Figure 3: Standard ICON returns a single solution (mean of the posterior predictive), while GenICON samples the full posterior predictive, enabling uncertainty quantification.
The paper details a practical implementation using GANs with transformer-based architectures. The generator maps reference noise and context to predicted QoIs, while the discriminator enforces fidelity to the target conditional distribution via (f,Γ)-divergences and Lipschitz regularization. The training objective is designed to be robust to mutual singularity and mode collapse, and the architecture is scalable to high-dimensional function spaces.
Numerical Experiments
The authors present several numerical experiments demonstrating the robustness and capabilities of ICON and GenICON:
- Non-identifiability and Degenerate Posteriors: ICON is shown to produce accurate predictions even when the underlying operator parameters are non-identifiable, as the posterior predictive mean remains well-defined.

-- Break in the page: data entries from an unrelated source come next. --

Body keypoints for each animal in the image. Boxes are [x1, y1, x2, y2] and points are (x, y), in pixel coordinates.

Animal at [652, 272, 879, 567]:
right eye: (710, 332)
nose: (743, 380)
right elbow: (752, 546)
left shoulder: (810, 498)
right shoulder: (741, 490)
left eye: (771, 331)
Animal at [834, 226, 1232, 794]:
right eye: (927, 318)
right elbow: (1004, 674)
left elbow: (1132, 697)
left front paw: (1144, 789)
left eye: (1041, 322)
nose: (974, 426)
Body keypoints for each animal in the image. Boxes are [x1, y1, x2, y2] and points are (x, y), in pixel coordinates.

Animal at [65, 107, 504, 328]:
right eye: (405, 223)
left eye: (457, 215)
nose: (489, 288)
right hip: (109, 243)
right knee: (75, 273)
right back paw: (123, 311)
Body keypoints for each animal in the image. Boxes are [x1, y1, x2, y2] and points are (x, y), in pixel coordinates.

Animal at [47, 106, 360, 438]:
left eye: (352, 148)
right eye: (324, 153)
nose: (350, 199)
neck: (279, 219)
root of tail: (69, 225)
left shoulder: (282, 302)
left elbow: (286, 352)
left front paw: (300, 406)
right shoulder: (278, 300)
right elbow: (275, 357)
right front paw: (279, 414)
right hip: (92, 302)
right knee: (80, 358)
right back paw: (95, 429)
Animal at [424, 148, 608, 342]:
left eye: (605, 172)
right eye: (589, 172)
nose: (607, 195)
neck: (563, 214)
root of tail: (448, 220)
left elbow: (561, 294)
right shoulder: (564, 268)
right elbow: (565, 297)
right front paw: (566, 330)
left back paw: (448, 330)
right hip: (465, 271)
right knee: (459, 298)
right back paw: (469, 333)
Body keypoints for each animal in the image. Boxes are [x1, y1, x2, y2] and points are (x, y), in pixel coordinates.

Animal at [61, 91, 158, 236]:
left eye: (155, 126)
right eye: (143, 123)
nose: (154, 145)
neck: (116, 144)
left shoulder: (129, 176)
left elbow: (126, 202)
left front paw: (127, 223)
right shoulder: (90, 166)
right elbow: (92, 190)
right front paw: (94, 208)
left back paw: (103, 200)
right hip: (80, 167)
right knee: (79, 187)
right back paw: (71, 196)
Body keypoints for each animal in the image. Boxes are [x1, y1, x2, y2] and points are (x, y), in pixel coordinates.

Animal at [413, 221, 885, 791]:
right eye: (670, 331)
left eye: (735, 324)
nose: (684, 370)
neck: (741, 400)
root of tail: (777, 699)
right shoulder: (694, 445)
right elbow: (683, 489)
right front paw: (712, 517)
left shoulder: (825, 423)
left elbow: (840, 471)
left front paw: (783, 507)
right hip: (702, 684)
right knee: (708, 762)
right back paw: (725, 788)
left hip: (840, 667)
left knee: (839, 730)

Empirical errors are consistently low for both forward and inverse problems, regardless of identifiability.

Figure 4: ICON accurately recovers ODE behavior with a single example condition-QoI pair, even with extremely short demos.
- Partial and Noisy Observations: ICON is robust to partial and noisy data, producing denoised predictions by leveraging the conditional expectation property. Empirical errors decrease with more context, and the model generalizes across heterogeneous observation patterns.

Figure 5: Visualization of ICON predictions for reaction-diffusion tasks with noisy QoIs, showing alignment with noise-free solutions.
- Generative ICON for Uncertainty Quantification: GenICON is trained on elliptic PDEs with varying noise levels and random boundary conditions. The model accurately recovers both the mean and variance of the posterior predictive, with empirical variances matching the prescribed noise levels. GenICON captures operator uncertainty due to random boundary conditions, producing diverse solution samples consistent with the underlying physics.

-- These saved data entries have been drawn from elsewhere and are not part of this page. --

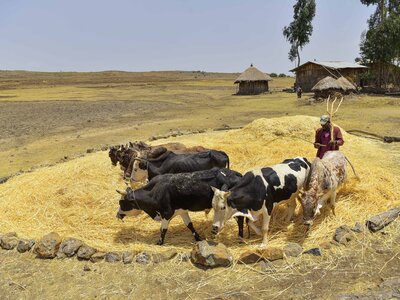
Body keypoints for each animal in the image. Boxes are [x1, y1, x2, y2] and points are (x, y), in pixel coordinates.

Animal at [114, 168, 242, 245]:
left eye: (121, 203)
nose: (117, 214)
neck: (155, 191)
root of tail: (236, 173)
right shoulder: (182, 211)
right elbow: (190, 225)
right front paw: (198, 238)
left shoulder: (166, 213)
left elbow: (163, 229)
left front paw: (160, 242)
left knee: (240, 219)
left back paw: (240, 237)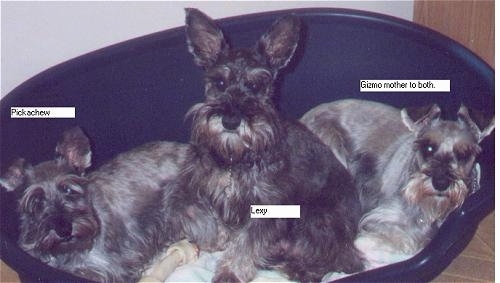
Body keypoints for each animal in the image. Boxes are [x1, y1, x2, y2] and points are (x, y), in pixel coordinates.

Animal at [164, 8, 364, 283]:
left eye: (256, 85)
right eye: (219, 83)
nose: (230, 120)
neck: (234, 157)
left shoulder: (268, 206)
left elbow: (247, 243)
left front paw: (230, 271)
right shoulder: (202, 187)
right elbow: (198, 214)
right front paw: (217, 239)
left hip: (315, 219)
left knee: (330, 261)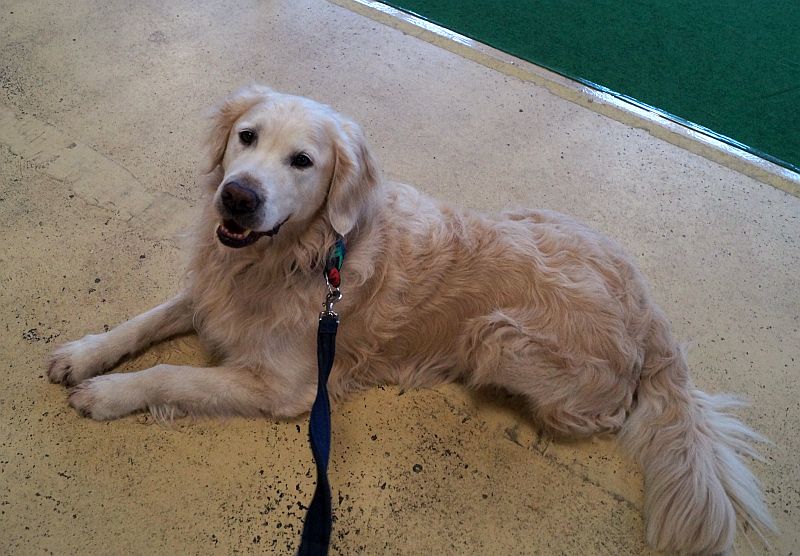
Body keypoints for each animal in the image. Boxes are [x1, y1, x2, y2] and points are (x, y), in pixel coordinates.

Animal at [48, 85, 774, 554]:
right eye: (245, 137)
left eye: (303, 161)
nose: (238, 196)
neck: (294, 257)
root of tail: (651, 311)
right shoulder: (210, 292)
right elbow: (145, 322)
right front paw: (85, 354)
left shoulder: (289, 388)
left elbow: (170, 373)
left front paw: (108, 394)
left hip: (500, 341)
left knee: (605, 413)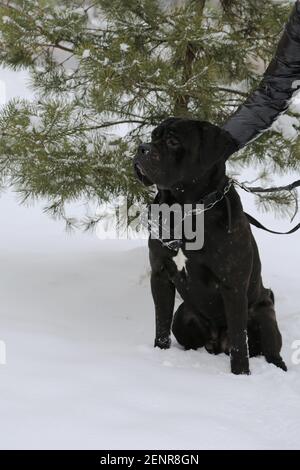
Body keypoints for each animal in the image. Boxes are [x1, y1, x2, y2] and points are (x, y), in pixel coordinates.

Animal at [135, 116, 288, 374]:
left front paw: (241, 374)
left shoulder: (232, 285)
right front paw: (160, 352)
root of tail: (218, 341)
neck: (186, 211)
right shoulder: (161, 273)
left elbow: (239, 339)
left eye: (173, 141)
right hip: (183, 315)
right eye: (153, 136)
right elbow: (161, 321)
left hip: (263, 314)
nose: (141, 148)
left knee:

Figure 6: GenICON posterior predictive samples for σ=0.1, showing calibrated uncertainty bands.

Figure 7: Example of QoI predictions for elliptic PDEs with random right boundary, illustrating GenICON's ability to capture output diversity.
Theoretical and Practical Implications
The probabilistic operator learning framework provides a rigorous foundation for understanding and extending operator learning methods, including multi-operator and foundation models. The Bayesian perspective explains ICON's robustness to non-identifiability, noise, and partial observations, and enables principled uncertainty quantification via generative modeling. The infinite-dimensional setting is essential for scientific applications, and the framework is compatible with advanced neural architectures and generative modeling techniques.
The generative extension (GenICON) is particularly relevant for applications requiring predictive uncertainty, such as inverse problems, model calibration, and scientific discovery. The existence theorem for conditional generative models in infinite dimensions is a significant theoretical contribution, with implications for future work in probabilistic scientific machine learning.
Conclusion
The paper establishes a comprehensive probabilistic framework for operator learning, demonstrating that ICON implicitly performs Bayesian inference and that its generative extension (GenICON) enables uncertainty quantification in infinite-dimensional settings. The framework is robust to non-identifiability, noise, and partial observations, and is compatible with modern neural architectures. Future directions include quantifying approximation errors in GenICON, exploring mode-seeking generative models, developing structure-preserving architectures, and extending the probabilistic formalism to other foundation models for differential equations. The results provide a principled basis for trustworthy and scalable scientific machine learning.